Page:Revue des Deux Mondes - 1864 - tome 54.djvu/1009

Le texte de cette page a été corrigé et est conforme au fac-similé.

Il y a dans les religions brahmaniques, à côté des doctrines, un ensemble de rites dont le fond est toujours le même, et dont les parties accessoires varient selon la personne divine à laquelle ils s’adressent. Ces rites secondaires ont apparu avec les divinités nouvelles : ainsi la secte qui adore Krishna suit un rituel qui s’éloigne beaucoup du çivaïsme et du culte sévère des adorateurs de Vishnu ; mais outre ces rites secondaires il y a dans l’Inde certains rites fondamentaux dont l’analogie avec les rites chrétiens a frappé tous les savans. L’autel, le feu qui y brûle, le pain sacré et la liqueur spiritueuse du sôma que le prêtre consomme après les avoir offerts à la Divinité, la prière qu’il chante, et qui est toujours une rogation où les biens physiques et moraux sont demandés, tous ces éléments du culte se trouvent dans le brahmanisme sous toutes ses formes et à toutes les époques de son existence. Quand même on ne posséderait pas les textes du Vêda, on pourrait présumer que ces rites essentiels sont antérieurs à l’organisation de la société brahmanique et à la constitution définitive de cette religion. Ce n’est plus là d’ailleurs une hypothèse, puisque la lecture des hymnes védiques nous a dévoilé à la fois, dans ces dernières années, l’origine du panthéisme oriental, des divinités indiennes, de leurs figures, de leurs attributs symboliques, et enfin des rites permanens par lesquels on les honore encore aujourd’hui.

Krishna est une incarnation moderne de Vishnu. Brahmâ et Çivà ne sont pas non plus des divinités védiques. Le mot brahman est souvent employé dans le Vêda, mais pour signifier la prière, le rite, la religion, dont les actes s’accomplissent dans l’enceinte sacrée. L’autel en est comme la figure : il est quadrangulaire et regarde les quatre points cardinaux, ce qui plus tard a fait représenter Brahmâ avec quatre visages. La conception de ce dieu s’est substituée insensiblement à celle d’Agni, qui est à la fois le feu physique (en latin ignis), la chaleur vitale et le principe pensant toujours uni à la vie. Agni est la grande divinité des hymnes védiques. Le panthéisme ne s’y trouve qu’en germe et à l’état de tendance, mais il est déjà tout entier, pour ainsi dire formulé, dans les commentaires du Vêda qui furent composés entre la période des hymnes et les temps brahmaniques.
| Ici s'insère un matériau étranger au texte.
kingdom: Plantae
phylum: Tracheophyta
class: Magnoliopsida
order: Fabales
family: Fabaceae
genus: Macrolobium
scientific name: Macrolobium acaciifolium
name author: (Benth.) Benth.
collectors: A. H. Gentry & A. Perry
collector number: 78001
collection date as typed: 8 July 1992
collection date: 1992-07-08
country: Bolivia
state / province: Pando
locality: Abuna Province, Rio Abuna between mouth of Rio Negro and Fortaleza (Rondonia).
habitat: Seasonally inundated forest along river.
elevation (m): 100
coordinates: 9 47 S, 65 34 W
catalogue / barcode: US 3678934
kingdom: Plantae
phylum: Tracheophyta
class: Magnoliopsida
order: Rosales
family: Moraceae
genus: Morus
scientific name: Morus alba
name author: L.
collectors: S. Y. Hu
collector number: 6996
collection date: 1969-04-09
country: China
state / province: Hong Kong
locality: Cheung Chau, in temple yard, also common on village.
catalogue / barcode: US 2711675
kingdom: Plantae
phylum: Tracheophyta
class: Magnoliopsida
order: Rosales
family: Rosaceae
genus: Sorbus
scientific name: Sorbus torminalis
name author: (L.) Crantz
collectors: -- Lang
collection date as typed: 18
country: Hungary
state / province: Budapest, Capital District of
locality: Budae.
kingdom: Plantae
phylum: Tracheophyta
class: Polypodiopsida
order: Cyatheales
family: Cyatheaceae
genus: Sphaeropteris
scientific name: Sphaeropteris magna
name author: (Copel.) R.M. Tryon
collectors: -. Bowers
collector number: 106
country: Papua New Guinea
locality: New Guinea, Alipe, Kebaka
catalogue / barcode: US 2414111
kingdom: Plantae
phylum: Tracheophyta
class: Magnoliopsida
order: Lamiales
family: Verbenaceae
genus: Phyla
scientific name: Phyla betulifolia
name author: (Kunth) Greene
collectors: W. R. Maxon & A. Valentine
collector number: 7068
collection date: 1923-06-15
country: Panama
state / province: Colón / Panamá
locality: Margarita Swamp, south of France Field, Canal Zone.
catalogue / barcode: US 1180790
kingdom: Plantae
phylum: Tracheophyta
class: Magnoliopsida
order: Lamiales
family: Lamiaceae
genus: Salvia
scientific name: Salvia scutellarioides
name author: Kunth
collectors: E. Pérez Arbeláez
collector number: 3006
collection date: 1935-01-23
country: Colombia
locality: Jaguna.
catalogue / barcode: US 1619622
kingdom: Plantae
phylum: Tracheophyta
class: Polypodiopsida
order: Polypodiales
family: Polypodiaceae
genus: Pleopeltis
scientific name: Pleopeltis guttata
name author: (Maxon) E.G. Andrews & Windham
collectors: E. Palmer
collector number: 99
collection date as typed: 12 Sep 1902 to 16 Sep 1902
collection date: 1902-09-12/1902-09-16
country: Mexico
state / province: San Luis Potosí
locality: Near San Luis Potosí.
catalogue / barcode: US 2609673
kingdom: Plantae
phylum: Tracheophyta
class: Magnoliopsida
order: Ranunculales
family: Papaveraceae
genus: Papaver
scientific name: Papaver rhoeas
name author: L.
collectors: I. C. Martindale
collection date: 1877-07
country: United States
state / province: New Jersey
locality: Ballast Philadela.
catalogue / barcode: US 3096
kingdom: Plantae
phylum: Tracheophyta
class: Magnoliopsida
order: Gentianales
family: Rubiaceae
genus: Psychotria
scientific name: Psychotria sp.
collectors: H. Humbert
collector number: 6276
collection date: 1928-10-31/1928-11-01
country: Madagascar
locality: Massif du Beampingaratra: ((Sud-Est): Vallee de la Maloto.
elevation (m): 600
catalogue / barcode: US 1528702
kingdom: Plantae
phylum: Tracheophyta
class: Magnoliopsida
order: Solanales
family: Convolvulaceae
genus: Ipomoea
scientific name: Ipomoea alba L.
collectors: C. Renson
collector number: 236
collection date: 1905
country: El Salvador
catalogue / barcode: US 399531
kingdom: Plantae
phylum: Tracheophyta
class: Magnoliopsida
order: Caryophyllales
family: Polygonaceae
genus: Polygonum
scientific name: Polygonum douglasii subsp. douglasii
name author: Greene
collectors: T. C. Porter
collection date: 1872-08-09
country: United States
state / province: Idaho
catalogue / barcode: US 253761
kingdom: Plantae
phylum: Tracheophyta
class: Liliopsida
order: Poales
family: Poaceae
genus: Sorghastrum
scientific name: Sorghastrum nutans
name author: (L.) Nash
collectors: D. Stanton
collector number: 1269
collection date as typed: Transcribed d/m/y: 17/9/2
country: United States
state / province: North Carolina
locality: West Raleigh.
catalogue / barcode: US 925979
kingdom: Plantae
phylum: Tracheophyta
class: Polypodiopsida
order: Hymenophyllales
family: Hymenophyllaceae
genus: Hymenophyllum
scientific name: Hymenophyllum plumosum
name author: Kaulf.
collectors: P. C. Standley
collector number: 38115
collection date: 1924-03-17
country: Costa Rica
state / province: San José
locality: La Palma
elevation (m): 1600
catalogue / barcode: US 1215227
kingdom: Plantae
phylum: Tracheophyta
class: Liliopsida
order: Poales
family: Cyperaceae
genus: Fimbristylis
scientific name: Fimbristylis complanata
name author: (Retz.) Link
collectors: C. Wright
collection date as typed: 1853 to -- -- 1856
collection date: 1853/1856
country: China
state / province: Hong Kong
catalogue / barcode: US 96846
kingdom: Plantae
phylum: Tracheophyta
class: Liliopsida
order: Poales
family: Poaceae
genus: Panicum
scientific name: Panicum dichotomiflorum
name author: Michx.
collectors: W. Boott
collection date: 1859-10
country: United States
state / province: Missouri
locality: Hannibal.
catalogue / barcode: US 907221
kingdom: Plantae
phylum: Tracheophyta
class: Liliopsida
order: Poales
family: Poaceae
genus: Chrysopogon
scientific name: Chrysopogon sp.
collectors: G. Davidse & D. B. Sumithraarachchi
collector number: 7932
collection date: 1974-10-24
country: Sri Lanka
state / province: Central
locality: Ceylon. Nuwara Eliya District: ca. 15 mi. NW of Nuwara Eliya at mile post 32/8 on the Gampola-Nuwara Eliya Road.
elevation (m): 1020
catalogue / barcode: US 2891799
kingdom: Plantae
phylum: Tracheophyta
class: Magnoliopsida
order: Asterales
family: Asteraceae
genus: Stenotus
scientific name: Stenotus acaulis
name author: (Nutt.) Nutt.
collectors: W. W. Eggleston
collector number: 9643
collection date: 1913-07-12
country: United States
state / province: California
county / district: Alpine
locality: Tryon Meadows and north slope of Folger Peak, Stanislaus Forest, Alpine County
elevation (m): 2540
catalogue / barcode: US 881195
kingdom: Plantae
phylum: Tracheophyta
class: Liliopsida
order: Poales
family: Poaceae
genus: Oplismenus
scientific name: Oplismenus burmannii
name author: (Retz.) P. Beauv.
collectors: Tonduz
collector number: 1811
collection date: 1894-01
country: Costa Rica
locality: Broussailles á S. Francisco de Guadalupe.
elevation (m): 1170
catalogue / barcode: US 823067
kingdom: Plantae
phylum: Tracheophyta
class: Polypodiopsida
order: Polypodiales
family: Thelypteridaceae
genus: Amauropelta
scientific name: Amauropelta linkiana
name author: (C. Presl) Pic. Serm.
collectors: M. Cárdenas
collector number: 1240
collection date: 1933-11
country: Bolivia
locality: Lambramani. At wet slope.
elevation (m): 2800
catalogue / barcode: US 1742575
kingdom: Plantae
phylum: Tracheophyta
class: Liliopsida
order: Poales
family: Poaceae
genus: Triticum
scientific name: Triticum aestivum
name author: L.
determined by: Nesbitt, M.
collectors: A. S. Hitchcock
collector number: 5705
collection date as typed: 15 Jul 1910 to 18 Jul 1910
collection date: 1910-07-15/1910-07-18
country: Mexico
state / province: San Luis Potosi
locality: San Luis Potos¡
C’est donc à cette époque que la pensée aryenne a pris dans l’Inde une direction définitive. Jusque-là, le naturalisme avait été le fond de ses doctrines : les grands phénomènes de la nature avaient seuls occupé la pensée de prêtres qui étaient en même temps poètes, pères de famille, laboureurs et guerriers. Au-delà de ces phénomènes, ils avaient conçu les forces d’où ils émanent, et, sans se faire d’illusion à eux-mêmes sur la réalité personnelle de ces puissances, ils leur avaient prêté l’intelligence et la vie. Dans cette porte de panthéon mythologique, Agni occupe la première place.